Works peachy on a 256-core system with a 20-bit APIC ID space, and on a
48-core legacy 8-bit APIC ID system. If we care, I can make
numa_cpu_node O(1) lookup for typical cases.
Signed-off-by: Daniel J Blueman <daniel@xxxxxxxxxxxxx>
CC: Ingo Molnar <mingo@xxxxxxxxxx>
CC: Daniel J Blueman <daniel@xxxxxxxxxxxxx>
CC: Jiang Liu <jiang.liu@xxxxxxxxxxxxxxx>
CC: Thomas Gleixner <tglx@xxxxxxxxxxxxx>
CC: Len Brown <len.brown@xxxxxxxxx>
CC: x86@xxxxxxxxxx
CC: linux-kernel@xxxxxxxxxxxxxxx
[1]
http://www.intel.com/content/dam/doc/specification-update/64-architecture-x2apic-specification.pdf
---
I added forgotten change in arch/x86/mm/numa_emulation.c (Denys)
arch/x86/include/asm/numa.h | 13 +++++++------
arch/x86/kernel/cpu/amd.c | 8 ++++----
arch/x86/mm/numa.c | 31 +++++++++++++++++++++++--------
arch/x86/mm/numa_emulation.c | 6 +++---
4 files changed, 37 insertions(+), 21 deletions(-)

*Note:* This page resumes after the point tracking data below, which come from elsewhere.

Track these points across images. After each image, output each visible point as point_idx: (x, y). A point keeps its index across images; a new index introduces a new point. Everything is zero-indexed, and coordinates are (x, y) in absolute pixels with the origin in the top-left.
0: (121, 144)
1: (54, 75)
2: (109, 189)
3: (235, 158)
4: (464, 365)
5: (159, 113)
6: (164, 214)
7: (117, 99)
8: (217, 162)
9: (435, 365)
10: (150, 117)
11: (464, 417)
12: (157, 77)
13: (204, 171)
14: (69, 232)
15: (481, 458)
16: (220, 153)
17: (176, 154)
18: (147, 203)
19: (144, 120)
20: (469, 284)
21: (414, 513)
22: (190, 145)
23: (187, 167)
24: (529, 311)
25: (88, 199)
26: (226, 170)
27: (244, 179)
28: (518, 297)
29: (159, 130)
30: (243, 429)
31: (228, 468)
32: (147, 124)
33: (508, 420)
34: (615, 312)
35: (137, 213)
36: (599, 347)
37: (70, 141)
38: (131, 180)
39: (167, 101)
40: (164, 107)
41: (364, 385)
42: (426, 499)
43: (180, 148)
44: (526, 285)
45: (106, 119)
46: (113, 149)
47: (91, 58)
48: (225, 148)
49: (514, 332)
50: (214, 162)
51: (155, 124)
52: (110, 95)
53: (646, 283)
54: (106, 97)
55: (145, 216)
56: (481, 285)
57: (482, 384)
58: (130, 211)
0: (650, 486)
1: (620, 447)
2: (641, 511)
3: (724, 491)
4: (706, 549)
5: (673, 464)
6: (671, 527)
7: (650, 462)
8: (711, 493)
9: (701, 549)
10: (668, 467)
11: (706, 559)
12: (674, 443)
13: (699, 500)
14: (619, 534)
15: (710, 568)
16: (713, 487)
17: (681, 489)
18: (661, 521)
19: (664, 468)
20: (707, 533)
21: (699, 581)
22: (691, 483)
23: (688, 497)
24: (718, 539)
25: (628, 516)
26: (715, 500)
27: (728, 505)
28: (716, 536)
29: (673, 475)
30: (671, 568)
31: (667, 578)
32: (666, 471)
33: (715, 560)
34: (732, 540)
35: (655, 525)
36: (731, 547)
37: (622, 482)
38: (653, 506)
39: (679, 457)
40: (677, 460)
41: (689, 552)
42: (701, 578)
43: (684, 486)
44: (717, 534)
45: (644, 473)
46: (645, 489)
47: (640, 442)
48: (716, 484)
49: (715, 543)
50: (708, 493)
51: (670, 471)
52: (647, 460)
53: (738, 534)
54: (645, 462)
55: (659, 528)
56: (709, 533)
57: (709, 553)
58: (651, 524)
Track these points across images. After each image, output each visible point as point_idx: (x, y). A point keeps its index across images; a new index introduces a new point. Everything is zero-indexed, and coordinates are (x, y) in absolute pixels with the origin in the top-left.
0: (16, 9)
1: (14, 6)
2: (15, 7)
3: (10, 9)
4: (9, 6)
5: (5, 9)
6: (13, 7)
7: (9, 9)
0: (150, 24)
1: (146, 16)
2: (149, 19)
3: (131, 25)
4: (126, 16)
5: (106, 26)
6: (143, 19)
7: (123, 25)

diff --git a/arch/x86/include/asm/numa.h b/arch/x86/include/asm/numa.h
index c2ecfd0..33becb8 100644
--- a/arch/x86/include/asm/numa.h
+++ b/arch/x86/include/asm/numa.h
@@ -17,6 +17,11 @@
*/
#define NODE_MIN_SIZE (4*1024*1024)
+struct apicid_to_node {
+ int apicid;
+ s16 node;
+};
+
extern int numa_off;
/*
@@ -27,17 +32,13 @@ extern int numa_off;
* should be accessed by the accessors - set_apicid_to_node() and
* numa_cpu_node().
*/
-extern s16 __apicid_to_node[MAX_LOCAL_APICID];
+extern struct apicid_to_node __apicid_to_node[NR_CPUS];
I still have some concerns about limiting the array to NR_CPUS.
__apicid_to_node are populated according to the order that CPUs are
listed in ACPI SRAT table. And CPU IDs are allocated according to the
order that CPUs are listed in ACPI MADT(APIC) order. So it may cause
trouble if:
1) system has more than NR_CPUS CPUs
2) CPUs are listed in different order in SRAT and MADT tables.